→ **READING PASSAGE**
»»

For instance, in case a patient is violent, Bizoza says "it is important to know what provoked his violence.”
"Sometimes their violence could have been provoked by frustration in the family, by a partner, or any other kind of aggression. It can also be connected to a disease,” he explains.
So, the medics welcome the patient to a safe place where they try to bring reassurance to them, showing them that they are interested in helping them.
"We give them the opportunity to speak. Sometimes, they explain why they are violent. Someone can say, ‘I was being deprived of some rights by my family,’ or ‘I was being stigmatised,’” Bizoza notes.
When the medics give a listening ear, patients speak out their issues and this brings calmness sometimes. However, in some situations, some patients cannot explain understandable things because their minds are not working coherently.
In addition to this, there are some patients that are quite aggressive and violent because they are critically ill.
This requires the medics to call for support from people who can help to hold them so that treatment can be administered.
"When the crisis is very high and we are not able to speak to them because they are aggressive, we are obliged to call for people who can master them. We then prescribe some injections which have the specificity to bring calmness to them,” he says.
After that, the patient is admitted to the hospital, and medication is prescribed for them.
"Most of the time, we keep them in the ‘crisis ward’ for two weeks as we do clinical follow-up of their evolution,” he notes.
Often, at the end of two weeks, symptoms like hallucinations, insomnia, aggressiveness and so on disappear. The patients can sleep, are aware of their environment and situation, know that they are sick, and can cooperate with fellow patients.

««

→ **EXCERPTED DATA**
»»

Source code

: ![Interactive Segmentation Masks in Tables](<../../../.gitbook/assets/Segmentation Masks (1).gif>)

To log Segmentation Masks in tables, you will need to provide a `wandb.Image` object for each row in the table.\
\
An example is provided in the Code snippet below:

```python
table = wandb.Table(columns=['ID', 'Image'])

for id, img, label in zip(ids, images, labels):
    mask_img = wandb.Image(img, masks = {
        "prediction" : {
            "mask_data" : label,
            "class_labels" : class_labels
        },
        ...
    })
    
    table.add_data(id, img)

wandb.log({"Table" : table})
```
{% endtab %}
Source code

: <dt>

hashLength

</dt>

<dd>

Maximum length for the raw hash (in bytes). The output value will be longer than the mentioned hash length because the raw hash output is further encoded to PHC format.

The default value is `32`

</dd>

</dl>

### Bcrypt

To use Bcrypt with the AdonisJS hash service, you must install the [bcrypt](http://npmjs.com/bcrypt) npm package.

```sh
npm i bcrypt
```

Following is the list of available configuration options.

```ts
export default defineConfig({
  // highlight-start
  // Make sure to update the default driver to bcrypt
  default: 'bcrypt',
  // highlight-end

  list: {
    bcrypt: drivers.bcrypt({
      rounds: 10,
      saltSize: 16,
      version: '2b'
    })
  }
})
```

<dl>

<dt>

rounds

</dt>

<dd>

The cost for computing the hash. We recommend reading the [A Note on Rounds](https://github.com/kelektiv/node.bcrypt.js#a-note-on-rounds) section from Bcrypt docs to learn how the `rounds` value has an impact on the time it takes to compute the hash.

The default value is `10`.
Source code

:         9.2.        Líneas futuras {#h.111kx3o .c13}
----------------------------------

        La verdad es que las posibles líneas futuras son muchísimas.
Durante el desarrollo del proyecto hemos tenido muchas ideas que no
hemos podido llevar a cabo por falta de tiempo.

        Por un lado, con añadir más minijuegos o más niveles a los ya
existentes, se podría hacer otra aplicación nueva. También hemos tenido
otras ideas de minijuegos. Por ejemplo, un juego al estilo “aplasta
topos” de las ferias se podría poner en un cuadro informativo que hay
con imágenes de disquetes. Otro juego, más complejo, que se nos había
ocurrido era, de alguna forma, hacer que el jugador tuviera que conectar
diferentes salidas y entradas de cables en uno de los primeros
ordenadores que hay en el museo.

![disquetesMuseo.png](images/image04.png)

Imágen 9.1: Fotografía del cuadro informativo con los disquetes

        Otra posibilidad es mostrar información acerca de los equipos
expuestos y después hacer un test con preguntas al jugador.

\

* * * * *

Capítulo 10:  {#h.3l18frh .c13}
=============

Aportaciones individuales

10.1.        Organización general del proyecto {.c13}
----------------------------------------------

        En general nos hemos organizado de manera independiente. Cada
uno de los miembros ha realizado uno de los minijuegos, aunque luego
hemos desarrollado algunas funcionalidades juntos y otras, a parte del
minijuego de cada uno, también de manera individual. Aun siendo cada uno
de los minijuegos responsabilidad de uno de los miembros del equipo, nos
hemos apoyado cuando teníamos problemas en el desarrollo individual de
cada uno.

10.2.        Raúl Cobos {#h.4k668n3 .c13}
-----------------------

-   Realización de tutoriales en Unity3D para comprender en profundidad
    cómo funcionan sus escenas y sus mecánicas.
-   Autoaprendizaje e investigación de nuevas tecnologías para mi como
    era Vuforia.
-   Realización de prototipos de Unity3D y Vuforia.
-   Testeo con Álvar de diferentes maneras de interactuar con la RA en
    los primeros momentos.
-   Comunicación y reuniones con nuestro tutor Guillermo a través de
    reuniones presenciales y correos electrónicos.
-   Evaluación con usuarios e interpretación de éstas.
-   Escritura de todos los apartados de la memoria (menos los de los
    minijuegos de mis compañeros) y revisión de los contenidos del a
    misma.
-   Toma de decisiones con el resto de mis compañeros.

««

→ **PROBLEM TO SOLVE**
Translate this sentence from the passage on calming violent patients into Spanish: "After that, the patient is admitted to the hospital, and medication is prescribed for them."

→ **TASK RESULT**
Después de eso, el paciente es ingresado en el hospital y se le receta medicación.